The Shared Meaning Platform currently stores some RDF intermediate data in PostgresSQL. We should review the specifics of how this works to ensure it makes some kind of sense.
The initial proof of concept used postgres to store all data, including RDF data in a table with one row per triple, for simplicity.
To reduce the number of rows, and for the moment match the exact format used by the api, each graph is now a JSON field with an array of all terms, in the format:
[
{"subj": aSubject, "pred": aPredicate, "obj": anObj},
...
]
All values are strings, with no additional type markers or signifiers. This means IRIs and literals are not distinguished.
This is not a standard RDF serialisation format, and does not expose any structure that would be useful for queries.
Graph databases aim to do two things well:
- Store millions of terms
- Resolve complex queries
We don't really have either problem yet. Our graphs are split by project and will remain quite small, and querying makes most sense to do client-side for the immediate future.
The most common operation at present is loading the whole JSON document and sending it across the network. The only write operation replaces the entire graph. Multiple graphs are stored as separate documents.

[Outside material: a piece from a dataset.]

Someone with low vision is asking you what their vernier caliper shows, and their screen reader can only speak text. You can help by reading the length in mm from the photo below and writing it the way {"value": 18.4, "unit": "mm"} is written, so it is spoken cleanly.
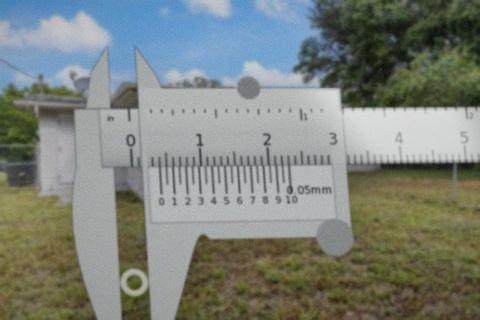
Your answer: {"value": 4.0, "unit": "mm"}
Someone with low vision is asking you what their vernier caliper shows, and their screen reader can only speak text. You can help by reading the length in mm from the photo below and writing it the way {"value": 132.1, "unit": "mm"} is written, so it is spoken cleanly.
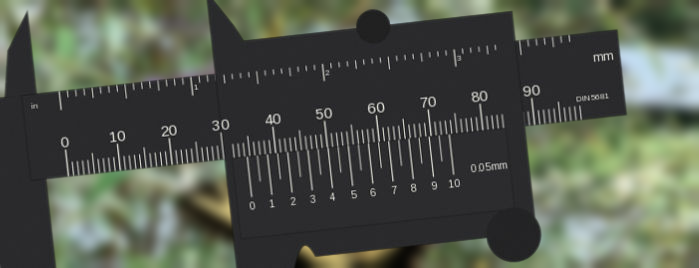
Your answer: {"value": 34.5, "unit": "mm"}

PostgreSQL JSON Types describes shapes of JSON which enable pattern based querying which may become useful for some operations.
PostgresSQL offers json
and jsonb
type with slightly different
characteristics. We currently use jsonb
as the exact input text is
unimportant for RDF.
The main JSON serialisation for RDF is JSON-LD which at the complex end of the scale, with local context binding, multiple representations for the same information, and extends the RDF data model.
N3.js Parsing supports multiple formats, but incremental loading isn't particularly important for JSON (it's hard to do, and browser engines already make it fast). The internal store uses objects keyed on subject and predicate for better querying.

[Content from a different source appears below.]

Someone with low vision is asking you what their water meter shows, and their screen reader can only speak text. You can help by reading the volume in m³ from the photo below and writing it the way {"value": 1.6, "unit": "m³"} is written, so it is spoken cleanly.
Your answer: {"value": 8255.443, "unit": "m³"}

Would storing the JSON in a different shape make more sense right now?
It's easy enough to migrate the existing data, and make the client understand a new arrangement.

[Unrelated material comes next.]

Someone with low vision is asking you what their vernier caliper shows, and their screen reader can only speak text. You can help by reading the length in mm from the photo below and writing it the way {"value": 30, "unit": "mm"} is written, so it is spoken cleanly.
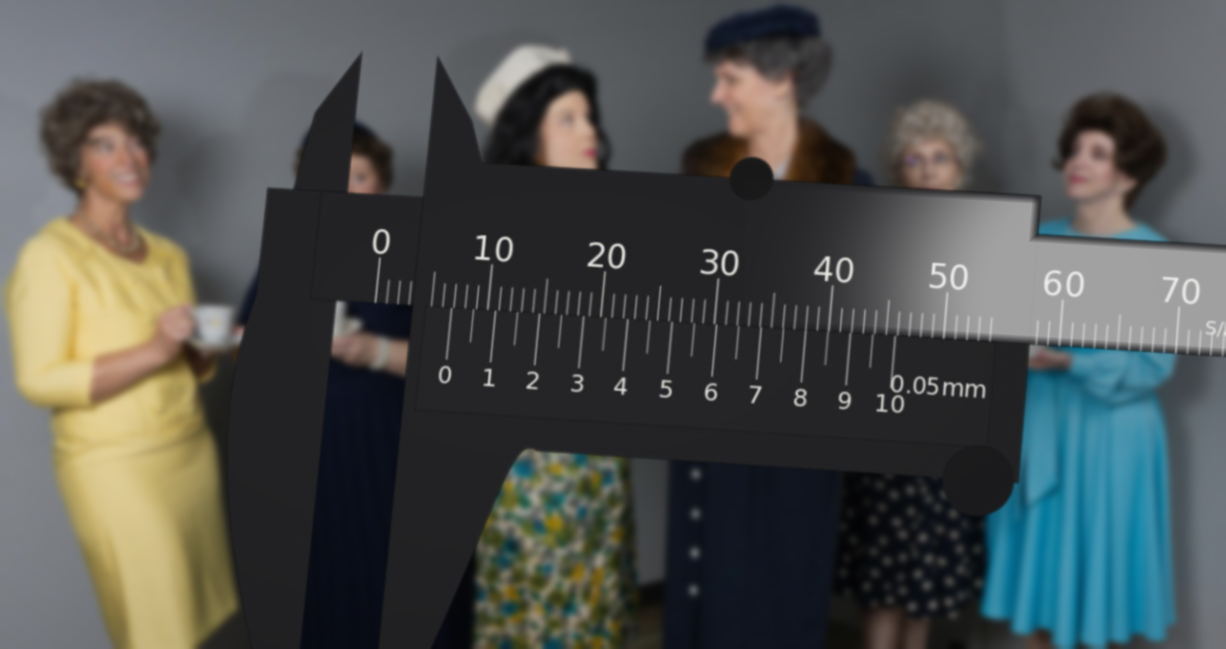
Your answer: {"value": 6.8, "unit": "mm"}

Given we're uninterested in blank nodes, an object keyed by subject IRI perhaps makes sense.
Alternatively maybe this JSON business is a bad idea and a canonical form of N-Triples is just better.
At some point the right way to manage this content should be through git, per
Distributed Collaboration on RDF Datasets Using Git, though keeping HEAD
in the database for some client operations will likely continue to make sense.